Contact: Amanda Reidelbach, Public Information Officer

Phone: (540) 223-6929



Goal is to Digitize Civil-War Era Documents for Research Purposes

LOUISA, VIRGINIA – The Virginia Sesquicentennial of the American Civil War Commission and the Library of Virginia have partnered to create a state-wide online collection of original Civil War manuscripts that still remain in private hands. The Civil War 150 Legacy Project: Document Digitization and Access focuses on manuscript materials created during the period 1859-1867 that reflect social, political, military, business and religious life in Virginia during the period of the Civil War and the early period of Reconstruction. Citizens are encouraged to bring original materials to be scanned and included in the project. Scanned materials will then be made available via the Library of Virginia and the Virginia Sesquicentennial of the American Civil War Commission web sites.

Civil War 150 Legacy Project staff will be visiting Louisa County in 2011 as follows:

March 15, 2011 – 9 am to 4 pm

June 18, 2011 – 10 am to 7 pm

September 20, 2011 – 10 am to 7 pm

All meetings will be held at the Louisa County Administration Building in the Public Meeting Room. Appointments will be made based on the following time allotments:

Diary Scan: 30-45 minutes

Letter Scan 5 pages or less: 10 Minutes

Letter Scan 6-15 pages:            30 Minutes

Letter Scan 11-25 pages: 60 Minutes

Photos: 5 Minutes per item

Please contact Lisa Bailey, Tourism Counselor, at (540) 223-5670, to schedule your appointment.

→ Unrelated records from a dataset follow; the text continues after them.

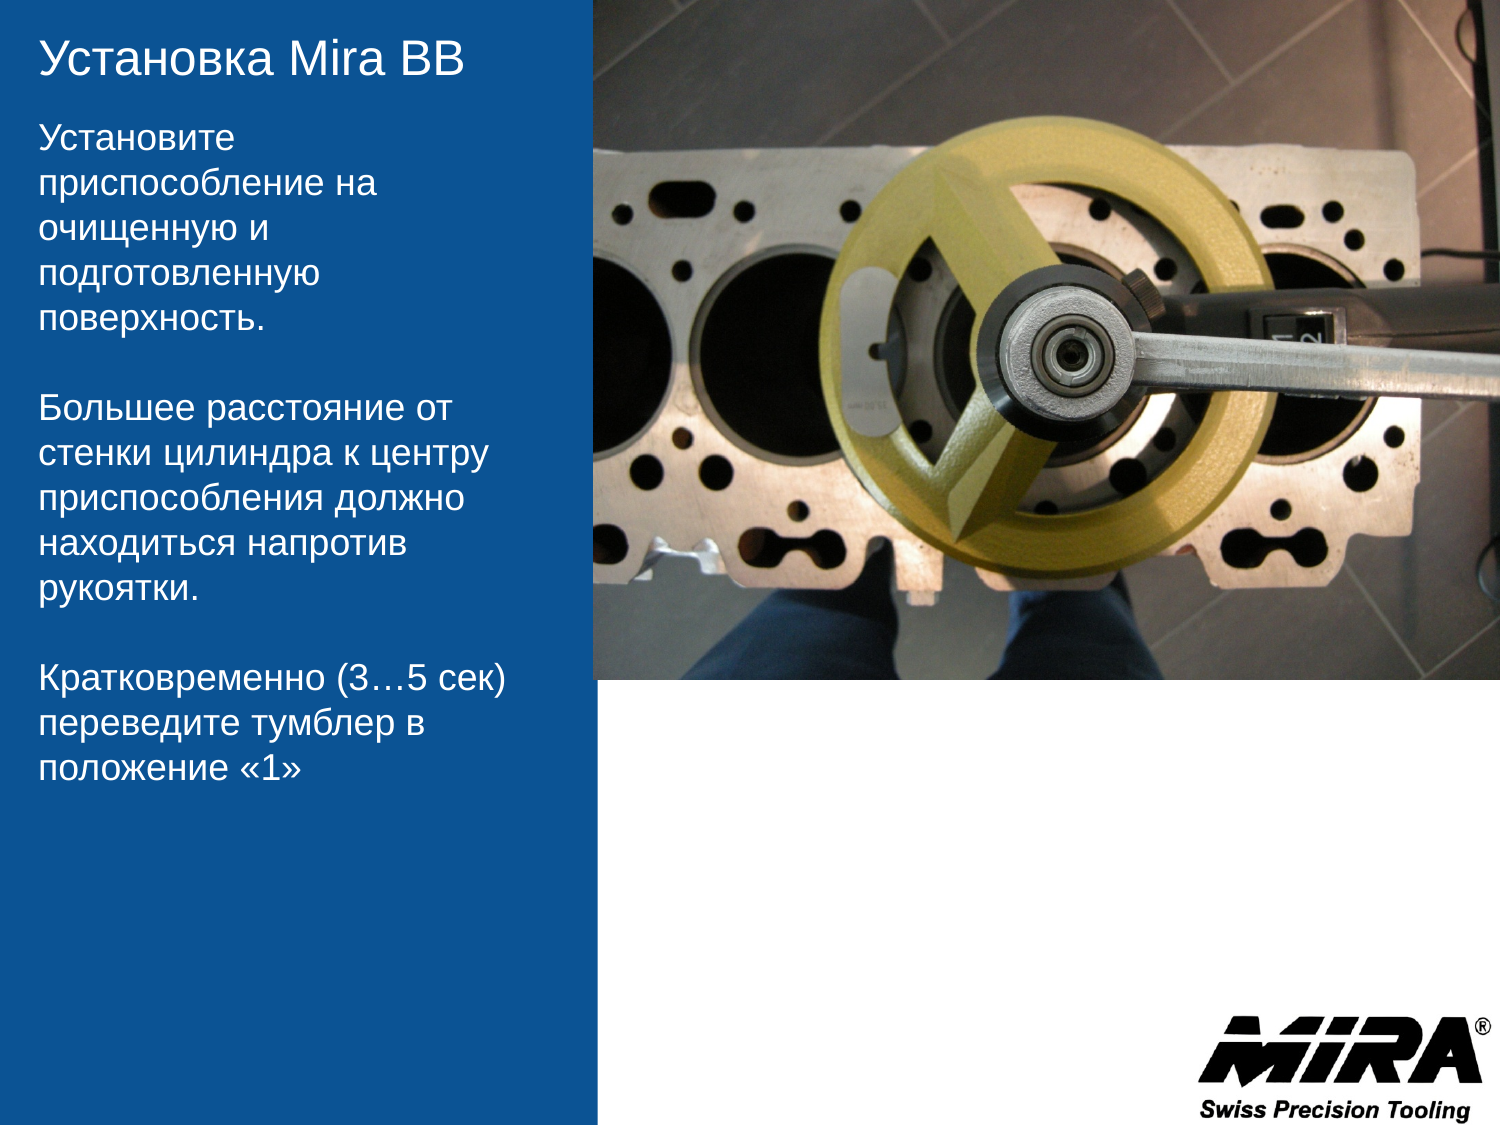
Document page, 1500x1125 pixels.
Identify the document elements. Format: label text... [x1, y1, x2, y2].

text_box Установка Mira BB [23, 17, 588, 93]
text_box [595, 687, 1500, 1125]
text_box Установите приспособление на очищенную и подготовленную поверхность. Большее расстояние от стенки цилиндра к центру приспособления должно находиться напротив рукоятки. Кратковременно (3…5 сек) переведите тумблер в положение «1» [23, 105, 528, 796]
picture [593, 0, 1500, 680]
picture [1192, 1007, 1500, 1125]
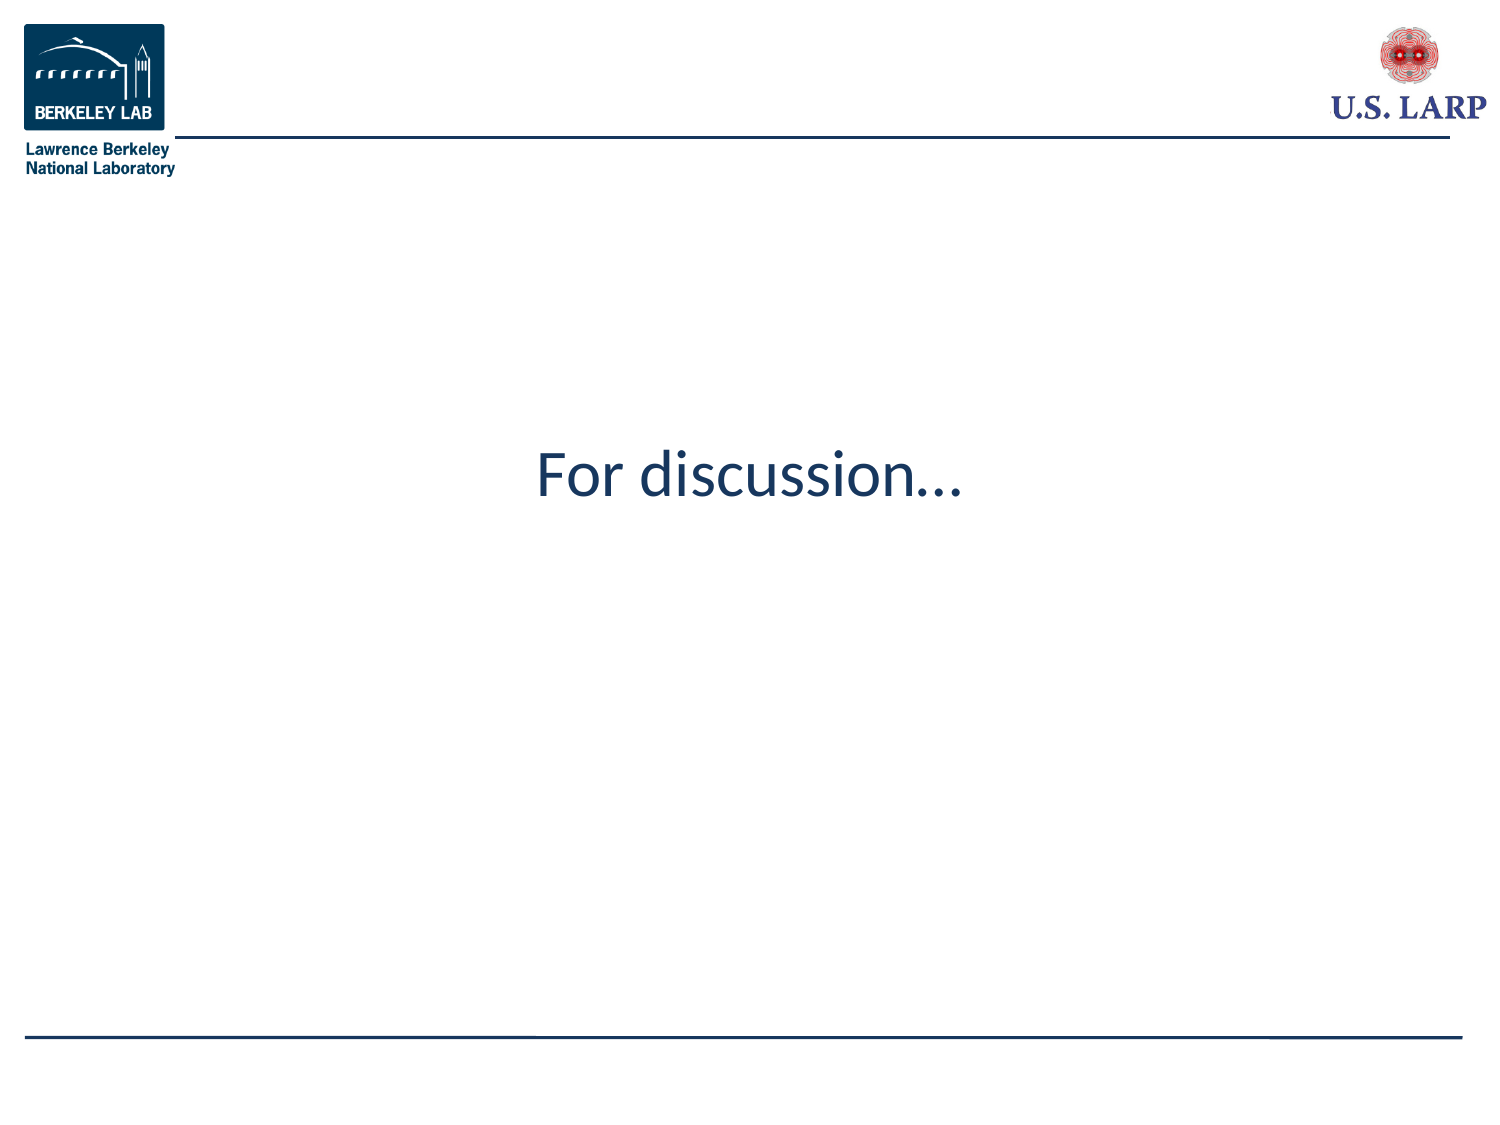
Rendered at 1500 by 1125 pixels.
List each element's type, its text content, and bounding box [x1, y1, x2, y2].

picture [24, 24, 175, 177]
picture [1330, 24, 1488, 128]
title For discussion… [112, 349, 1388, 591]
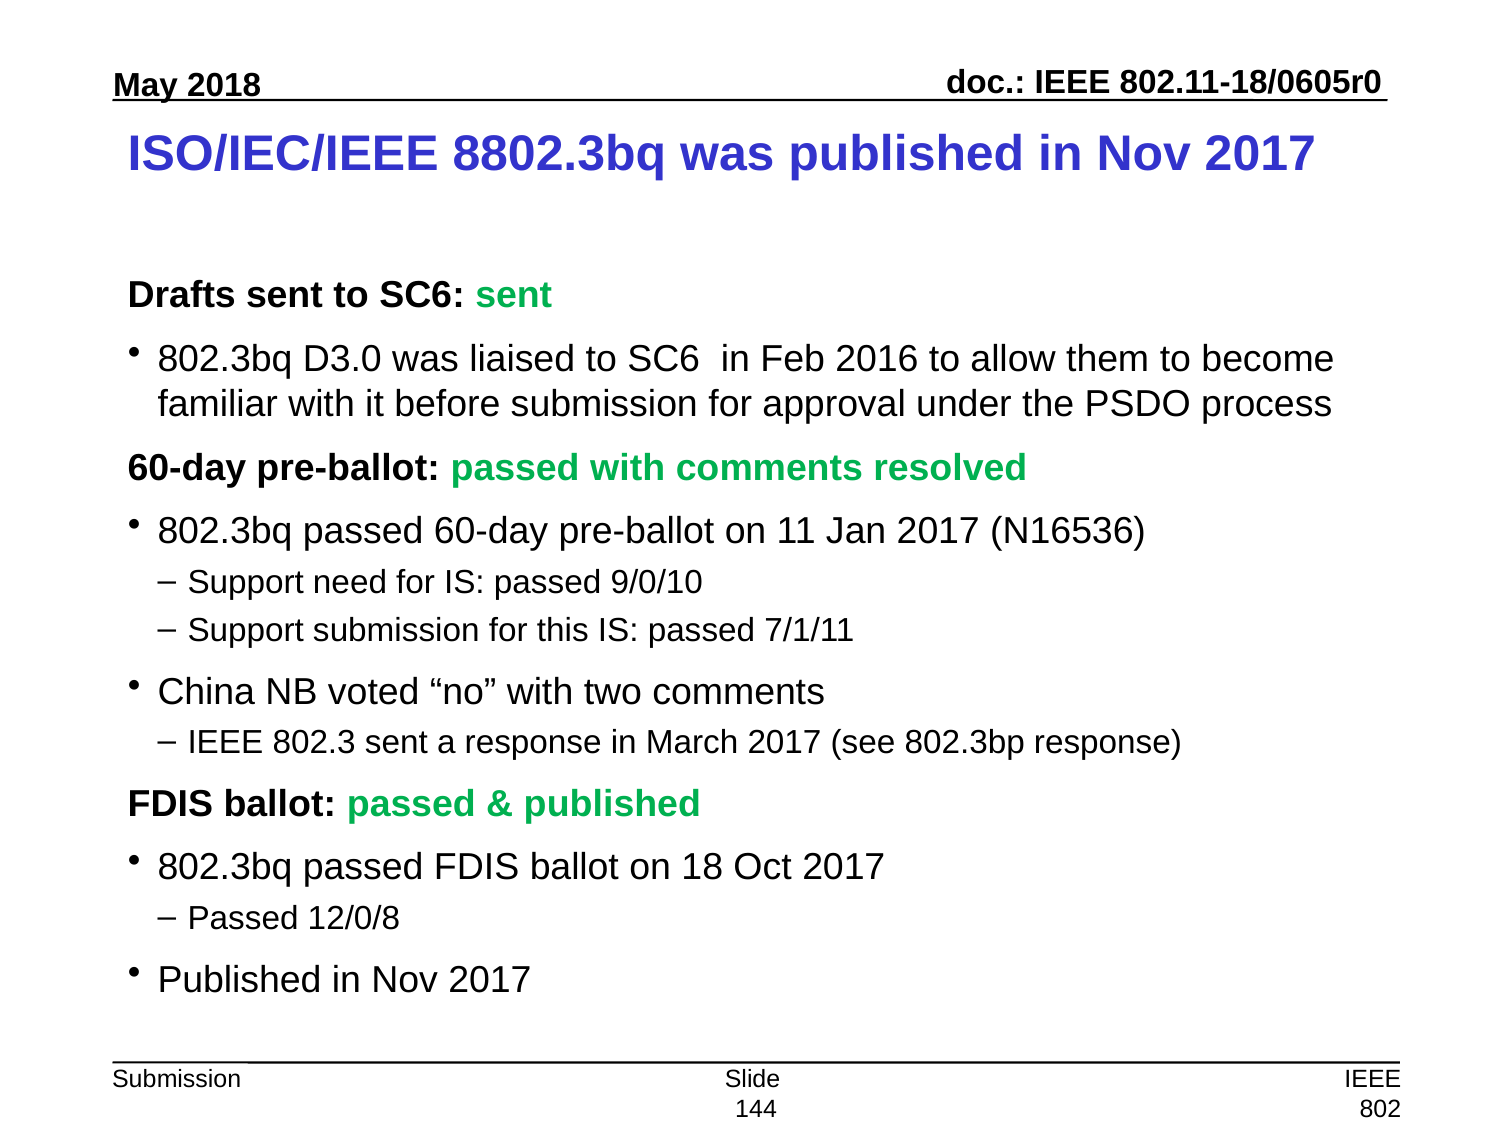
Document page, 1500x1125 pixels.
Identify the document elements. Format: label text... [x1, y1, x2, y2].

Walk-ins will be accommodated as the schedule allows.

The Civil War 150 Legacy project is a multi-year initiative to locate, digitize and provide worldwide access to the private documented heritage of the American Civil War era located throughout Virginia. Utilizing local support and through partnership with the Library of Virginia and network of statewide connections, the Civil War 150 Legacy Project will provide individuals an opportunity to have their historic letters, diaries and other collections scanned to preserve their valuable intellectual content.

The Library of Virginia ( was created by the General Assembly in 1823 to organize, care for, and manage the state’s growing collection of books and official records — many of which date back to the early colonial period.  The Library houses the most comprehensive collection of materials on Virginia government, history, and culture available anywhere. The collections illustrate the rich and varied past of the Commonwealth, documenting the lives of Virginians whose deeds are known to all, as well as those of ordinary citizens whose accomplishments are the foundation of our heritage.